Como funcionava o esquema

Foi após a análise desses materiais que a Polícia Federal conseguiu provar que o advogado mantinha comunicação ativa com ao menos quatro lideranças criminosas de alta relevância no cenário capixaba, funcionando como mensageiro e articulador externo.

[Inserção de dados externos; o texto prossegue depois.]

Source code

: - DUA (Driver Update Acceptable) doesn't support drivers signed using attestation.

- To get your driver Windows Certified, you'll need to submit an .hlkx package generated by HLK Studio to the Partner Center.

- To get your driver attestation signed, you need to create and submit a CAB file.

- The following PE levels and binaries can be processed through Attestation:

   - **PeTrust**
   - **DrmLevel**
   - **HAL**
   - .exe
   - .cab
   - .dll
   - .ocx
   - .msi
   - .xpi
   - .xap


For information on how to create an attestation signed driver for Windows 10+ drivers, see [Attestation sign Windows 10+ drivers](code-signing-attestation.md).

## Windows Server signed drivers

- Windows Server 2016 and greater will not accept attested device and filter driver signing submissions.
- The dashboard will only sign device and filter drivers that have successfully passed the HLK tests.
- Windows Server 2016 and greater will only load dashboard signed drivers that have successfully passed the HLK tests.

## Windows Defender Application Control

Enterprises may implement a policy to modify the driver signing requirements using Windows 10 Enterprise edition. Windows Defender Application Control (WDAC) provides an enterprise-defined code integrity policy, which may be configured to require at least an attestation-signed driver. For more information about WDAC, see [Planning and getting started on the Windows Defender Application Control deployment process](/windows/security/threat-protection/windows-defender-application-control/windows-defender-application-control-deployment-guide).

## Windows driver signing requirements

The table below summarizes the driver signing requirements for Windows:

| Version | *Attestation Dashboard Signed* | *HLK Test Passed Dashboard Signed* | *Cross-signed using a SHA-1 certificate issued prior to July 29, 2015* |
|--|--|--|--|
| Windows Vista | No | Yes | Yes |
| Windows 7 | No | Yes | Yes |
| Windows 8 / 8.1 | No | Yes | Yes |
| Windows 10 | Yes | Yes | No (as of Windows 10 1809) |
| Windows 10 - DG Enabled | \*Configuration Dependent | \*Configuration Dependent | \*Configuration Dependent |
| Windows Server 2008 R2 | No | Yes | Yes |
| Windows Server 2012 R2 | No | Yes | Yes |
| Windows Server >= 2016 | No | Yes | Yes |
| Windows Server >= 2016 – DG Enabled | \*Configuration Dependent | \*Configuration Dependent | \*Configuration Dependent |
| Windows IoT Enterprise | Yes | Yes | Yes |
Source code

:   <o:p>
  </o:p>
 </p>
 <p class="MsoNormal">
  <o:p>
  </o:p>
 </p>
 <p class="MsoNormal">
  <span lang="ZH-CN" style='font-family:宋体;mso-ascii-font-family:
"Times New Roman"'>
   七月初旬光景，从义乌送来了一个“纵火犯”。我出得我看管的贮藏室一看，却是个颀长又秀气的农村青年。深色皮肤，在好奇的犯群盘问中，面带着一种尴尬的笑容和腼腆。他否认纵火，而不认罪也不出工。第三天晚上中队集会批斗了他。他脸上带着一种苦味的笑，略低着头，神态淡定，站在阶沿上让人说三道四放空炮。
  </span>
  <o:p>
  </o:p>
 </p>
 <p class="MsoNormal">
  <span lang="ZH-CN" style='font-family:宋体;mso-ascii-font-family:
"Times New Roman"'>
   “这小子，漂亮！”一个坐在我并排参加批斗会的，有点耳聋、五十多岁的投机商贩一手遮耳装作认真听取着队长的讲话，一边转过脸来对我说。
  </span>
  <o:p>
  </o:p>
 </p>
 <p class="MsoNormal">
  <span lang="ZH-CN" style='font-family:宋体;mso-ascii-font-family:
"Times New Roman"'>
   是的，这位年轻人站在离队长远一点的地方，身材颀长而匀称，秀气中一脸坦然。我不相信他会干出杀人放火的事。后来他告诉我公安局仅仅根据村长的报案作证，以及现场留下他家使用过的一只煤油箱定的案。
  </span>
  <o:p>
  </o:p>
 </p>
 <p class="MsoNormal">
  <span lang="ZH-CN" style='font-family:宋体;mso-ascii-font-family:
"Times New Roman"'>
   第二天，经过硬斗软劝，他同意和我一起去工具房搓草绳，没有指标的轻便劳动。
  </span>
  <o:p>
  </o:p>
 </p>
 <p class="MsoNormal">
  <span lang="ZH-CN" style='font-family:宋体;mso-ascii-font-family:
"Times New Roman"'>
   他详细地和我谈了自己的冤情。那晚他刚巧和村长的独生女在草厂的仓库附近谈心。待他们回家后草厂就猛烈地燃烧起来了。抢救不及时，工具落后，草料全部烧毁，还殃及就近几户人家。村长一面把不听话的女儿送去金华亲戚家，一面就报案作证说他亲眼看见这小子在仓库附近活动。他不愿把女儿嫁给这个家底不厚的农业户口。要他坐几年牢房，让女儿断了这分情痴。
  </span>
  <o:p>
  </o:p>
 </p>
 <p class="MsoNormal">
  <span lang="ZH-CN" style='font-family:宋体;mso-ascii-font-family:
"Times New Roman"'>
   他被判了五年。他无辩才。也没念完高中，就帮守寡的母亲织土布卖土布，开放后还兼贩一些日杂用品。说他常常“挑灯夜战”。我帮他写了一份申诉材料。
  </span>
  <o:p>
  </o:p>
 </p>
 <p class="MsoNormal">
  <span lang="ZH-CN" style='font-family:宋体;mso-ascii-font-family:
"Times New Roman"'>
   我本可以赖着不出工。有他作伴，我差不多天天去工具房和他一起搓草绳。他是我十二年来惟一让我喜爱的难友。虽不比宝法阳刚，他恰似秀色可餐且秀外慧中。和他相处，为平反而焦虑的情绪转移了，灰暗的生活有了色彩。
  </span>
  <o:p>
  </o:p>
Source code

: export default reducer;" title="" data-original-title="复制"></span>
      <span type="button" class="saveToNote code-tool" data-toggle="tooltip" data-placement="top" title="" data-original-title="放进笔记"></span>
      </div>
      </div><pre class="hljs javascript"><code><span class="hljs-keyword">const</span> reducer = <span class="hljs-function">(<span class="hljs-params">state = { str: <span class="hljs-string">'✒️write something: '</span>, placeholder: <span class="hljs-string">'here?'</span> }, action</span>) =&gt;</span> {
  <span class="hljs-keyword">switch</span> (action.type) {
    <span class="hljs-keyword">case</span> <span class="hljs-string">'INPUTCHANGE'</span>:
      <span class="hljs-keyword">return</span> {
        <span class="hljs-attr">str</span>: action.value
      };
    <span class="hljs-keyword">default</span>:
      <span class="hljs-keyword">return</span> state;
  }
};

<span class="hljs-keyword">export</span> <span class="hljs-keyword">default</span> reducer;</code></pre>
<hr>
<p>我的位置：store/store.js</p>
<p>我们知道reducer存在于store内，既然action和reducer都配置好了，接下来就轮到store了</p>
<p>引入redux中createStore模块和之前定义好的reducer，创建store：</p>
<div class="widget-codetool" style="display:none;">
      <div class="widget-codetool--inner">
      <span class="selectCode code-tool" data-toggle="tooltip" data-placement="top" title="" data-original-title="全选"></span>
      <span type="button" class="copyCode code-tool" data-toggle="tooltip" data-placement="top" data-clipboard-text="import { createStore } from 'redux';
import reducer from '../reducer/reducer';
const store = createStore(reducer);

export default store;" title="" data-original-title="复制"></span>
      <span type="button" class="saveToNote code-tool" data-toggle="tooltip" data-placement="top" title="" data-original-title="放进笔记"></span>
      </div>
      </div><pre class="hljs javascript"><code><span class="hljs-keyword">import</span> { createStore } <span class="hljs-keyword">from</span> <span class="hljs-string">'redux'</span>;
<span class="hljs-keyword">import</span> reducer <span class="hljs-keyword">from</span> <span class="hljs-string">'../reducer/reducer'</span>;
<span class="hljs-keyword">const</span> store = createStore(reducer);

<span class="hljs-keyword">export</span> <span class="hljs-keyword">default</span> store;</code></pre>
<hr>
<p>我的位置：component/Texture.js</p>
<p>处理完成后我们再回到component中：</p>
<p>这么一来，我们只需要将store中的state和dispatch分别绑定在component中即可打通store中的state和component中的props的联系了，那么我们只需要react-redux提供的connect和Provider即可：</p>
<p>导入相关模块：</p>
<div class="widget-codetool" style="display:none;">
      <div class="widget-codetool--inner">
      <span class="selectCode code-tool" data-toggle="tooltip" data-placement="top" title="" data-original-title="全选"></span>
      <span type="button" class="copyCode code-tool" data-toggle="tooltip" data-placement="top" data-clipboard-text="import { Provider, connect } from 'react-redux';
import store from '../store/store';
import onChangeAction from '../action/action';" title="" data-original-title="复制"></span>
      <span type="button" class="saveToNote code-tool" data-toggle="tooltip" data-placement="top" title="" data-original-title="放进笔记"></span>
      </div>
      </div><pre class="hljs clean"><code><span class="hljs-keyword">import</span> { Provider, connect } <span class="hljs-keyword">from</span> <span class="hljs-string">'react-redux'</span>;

Por meio de suas ações, o advogado viabilizava a transmissão de ordens estratégicas e a coordenação das atividades ilícitas, permitindo que os líderes continuassem comandando os núcleos operacionais mesmo de dentro dos presídios.

Nome da operação

O nome “Operação Scriptor” foi escolhido em referência ao termo latino scriptor, que significa “escritor” ou “aquele que redige”. A denominação remete ao papel desempenhado pelo advogado investigado, que atuava como mensageiro e redator de comunicações entre lideranças criminosas e seus subordinados, servindo como elo de transmissão das ordens emanadas de dentro dos presídios.

Operação integrada

A ação foi realizada através da Força Integrada de Combate ao Crime Organizado do Espírito Santo (Ficco/ES), coordenada pela Polícia Federal (PF), e composta pelas Polícias Militar e Penal, pela Secretaria Nacional de Políticas Penais (SENAPPEN), e pelas Guardas Municipais de Vitória, Vila Velha, Serra, Cariacica e Viana.